In organizations, we see the same things happen with teams, processes and even our own minds. Sometimes, something happens and obstructs the normal flow. When organizational bottlenecks happens, we must take action to correct the blockage and regain the flow.
As a Scrum Master, the initial focus is always on the team, helping them to keep the flow of their work moving at a sustainable pace. In helping to deal with the things that keep the team from being productive, the Scrum Master will inevitably have to start looking at organizational bottlenecks and impediments. These may be things like lack of communication from leaders and other stakeholders, needing resources from other teams or departments, or not being able to successfully navigate change controls or project management hoops.
When these organizational situations that go beyond the control of the team occur, how should the Scrum Master respond? One method of response is to use the following steps for approaching organizational bottlenecks:
Determine the kind of bottleneck you are dealing with
Einstein is quoted as saying “If I had an hour to solve a problem I’d spend 55 minutes thinking about the problem and five minutes thinking about solutions.” Too often we rush to find solutions without fully understanding what it is we are trying solve. That’s why the first step is to determine the type of bottleneck you are dealing with. Some possible types of bottlenecks to consider are clarity of vision, priority, resource availability, lack of knowledge, and lack of clarity around decision rights.
Collect feedback, involve input
Time to let those facilitation and collaboration skills shine. Bringing others in on the problem creates a shared sense of ownership and accountability. Involving those directly related to the organizational bottleneck, especially the scrum team, also ensures cross-functional knowledge and availability of information. Consider using a facilitation tool, such as Six Thinking Hats, to aid in the problem analysis and solution generation.

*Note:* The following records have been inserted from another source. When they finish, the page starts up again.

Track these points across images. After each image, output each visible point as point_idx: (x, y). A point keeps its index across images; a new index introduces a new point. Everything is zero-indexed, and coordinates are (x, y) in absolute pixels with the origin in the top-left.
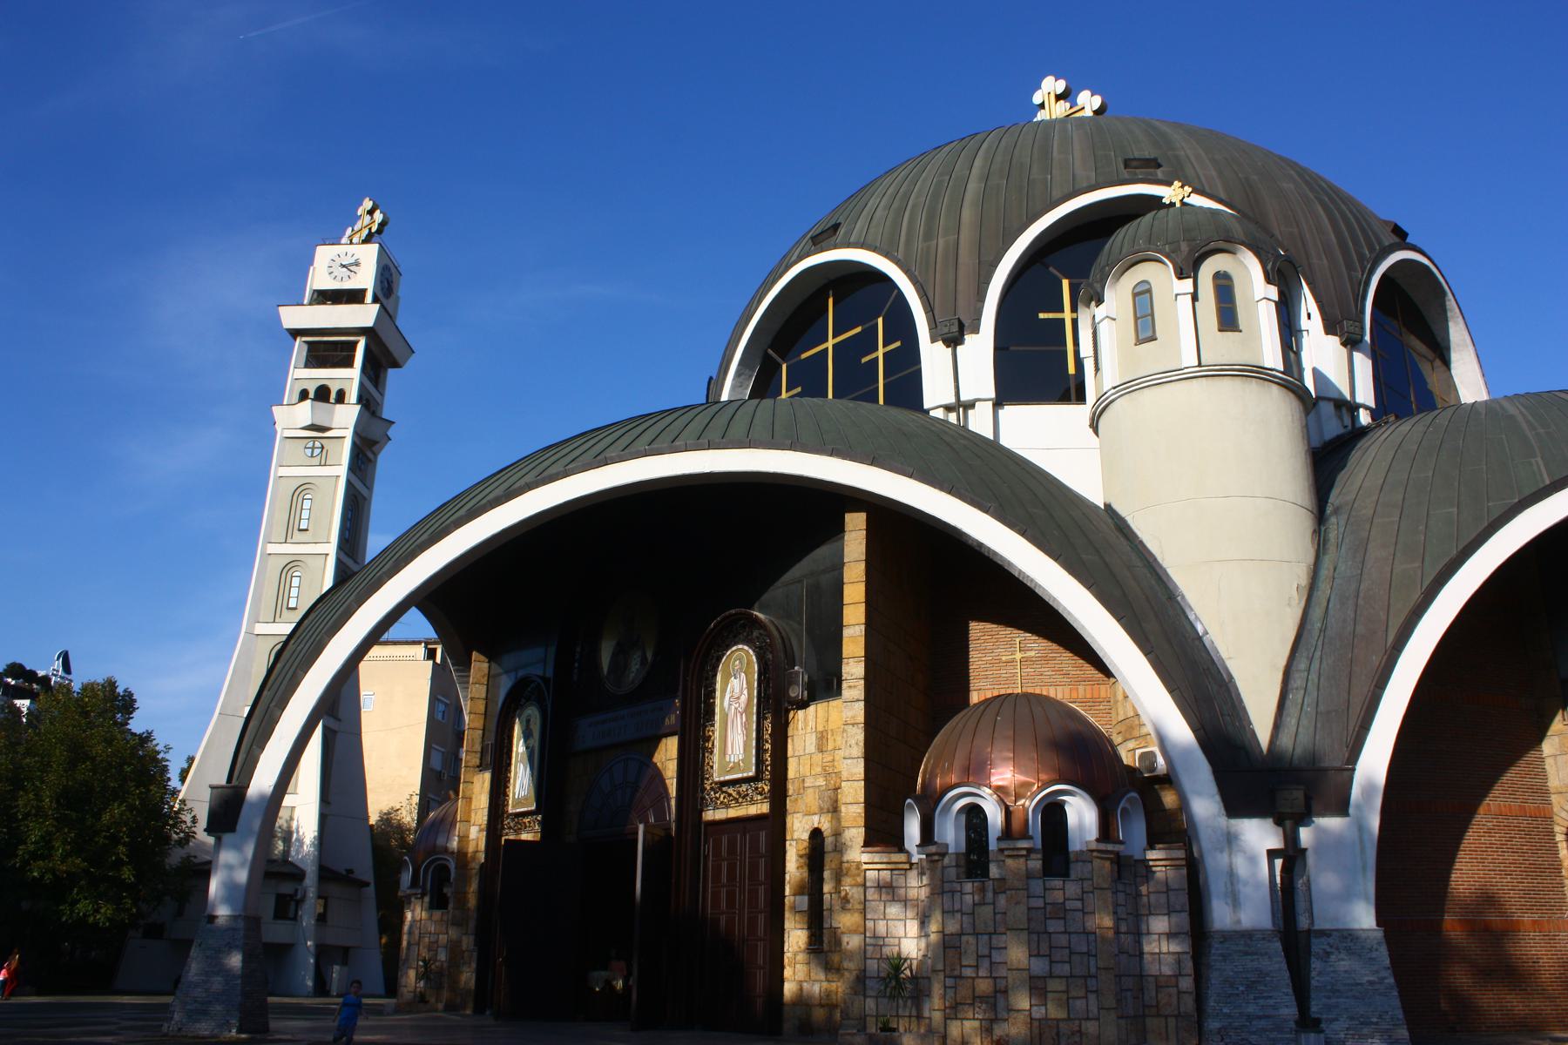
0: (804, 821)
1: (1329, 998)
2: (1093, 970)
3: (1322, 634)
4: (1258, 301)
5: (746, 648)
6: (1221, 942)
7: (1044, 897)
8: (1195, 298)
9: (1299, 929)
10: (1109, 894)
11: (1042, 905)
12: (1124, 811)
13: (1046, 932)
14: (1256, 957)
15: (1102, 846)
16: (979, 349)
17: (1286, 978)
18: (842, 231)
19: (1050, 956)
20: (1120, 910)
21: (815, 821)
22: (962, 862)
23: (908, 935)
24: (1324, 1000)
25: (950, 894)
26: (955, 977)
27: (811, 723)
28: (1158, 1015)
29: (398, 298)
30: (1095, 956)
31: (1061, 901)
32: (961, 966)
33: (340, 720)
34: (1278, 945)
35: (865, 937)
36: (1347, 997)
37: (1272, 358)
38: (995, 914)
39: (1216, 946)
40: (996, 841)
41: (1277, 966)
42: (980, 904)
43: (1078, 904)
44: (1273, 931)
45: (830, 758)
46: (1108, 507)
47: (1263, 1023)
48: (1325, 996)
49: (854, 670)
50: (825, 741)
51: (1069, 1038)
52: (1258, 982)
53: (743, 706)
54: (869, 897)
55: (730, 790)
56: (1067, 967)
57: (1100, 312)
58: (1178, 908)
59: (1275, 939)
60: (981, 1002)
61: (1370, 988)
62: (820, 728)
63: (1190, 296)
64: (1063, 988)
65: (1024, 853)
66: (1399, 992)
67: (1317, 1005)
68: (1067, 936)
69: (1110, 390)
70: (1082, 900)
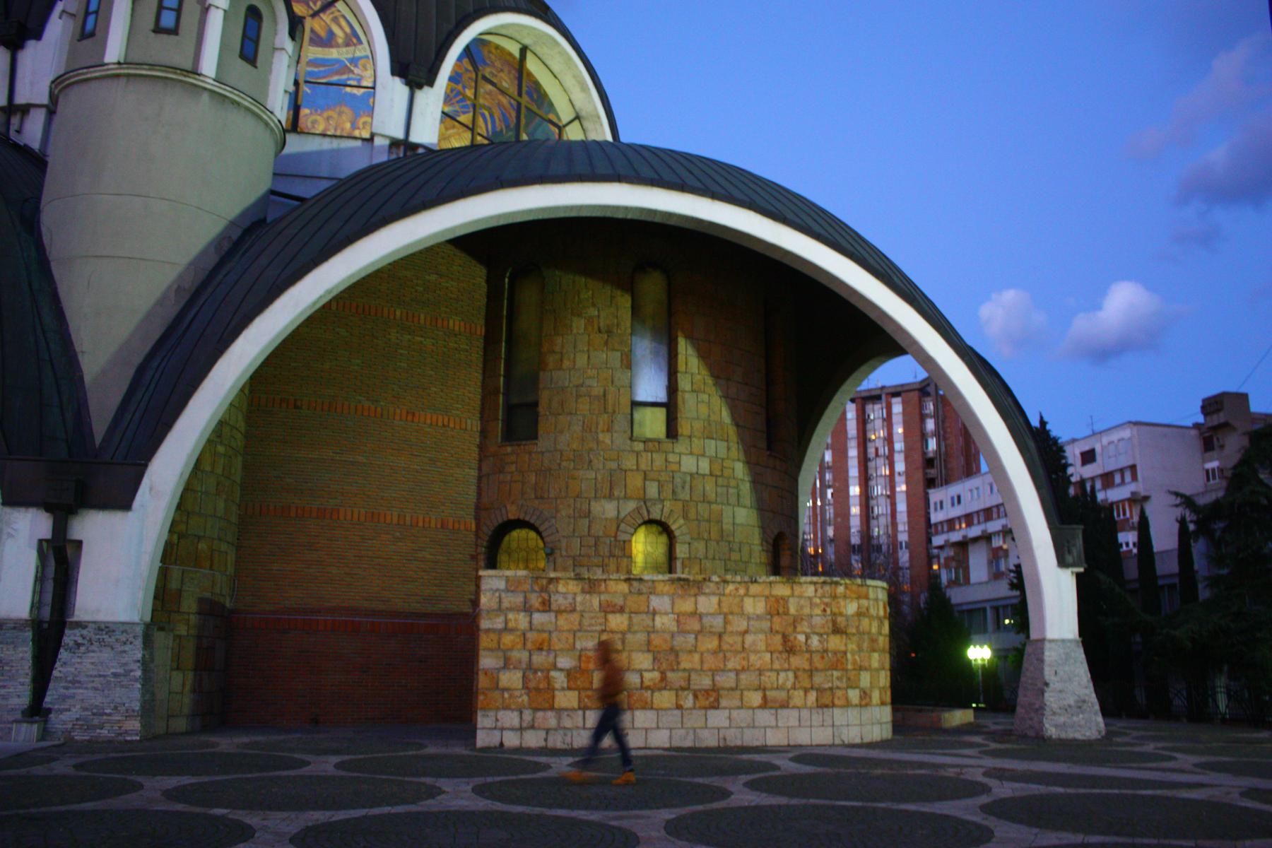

Identify and Engage with decision makers
When the way forward is blocked because no one owns the decision, then an owner must be identified. Often, decision rights are not clear. If you don’t know who actually gets to make a final decision, how will anything get decided? Ask the question: “Who is ultimately accountable for this decision?” Once identified, have a discussion about moving approval authority closer to the point of decision to prevent future impediments.
Present options for resolution
No one likes people that bring problems with no solutions…. But people also like options. Once there is clarity around the problem and decision makers, it’s time to bring those solutions together! Many decision makers need contrast in order to decide. It is helpful to offer multiple options and present the risks of not doing or not making a decision.
Ask for commitment
Gaining verbal commitment from all involved is critical. There’s a saying that one of my old MBA professors used to use: “Weigh in equals buy-in.” That means there’s a big difference between a silent nod and a verbal yes. Ask each person to commit out loud. Also, ask those that are uncertain to “disagree and commit,” meaning give them a chance to voice their concerns, then ask if they are willing to try it anyway, noting their disagreement. You’d be surprised how many people just need to be heard before agreeing to move ahead.
Organizational bottlenecks can be tricky because they are more complex and often political in nature. The ability to articulate the full situation and visually represent where the flow is blocked is critical. Whenever possible one should show, not just tell. Shared visuals create mutual clarity. Utilizing facts, the input of various parties, and gaining commitment to options for addressing organizational bottlenecks can help remove them in a timely fashion. Ultimately, the Scrum Master must be diligent and respectful as they continue to chip away at such impediments (like the rock along the river bank) and get the flow going again.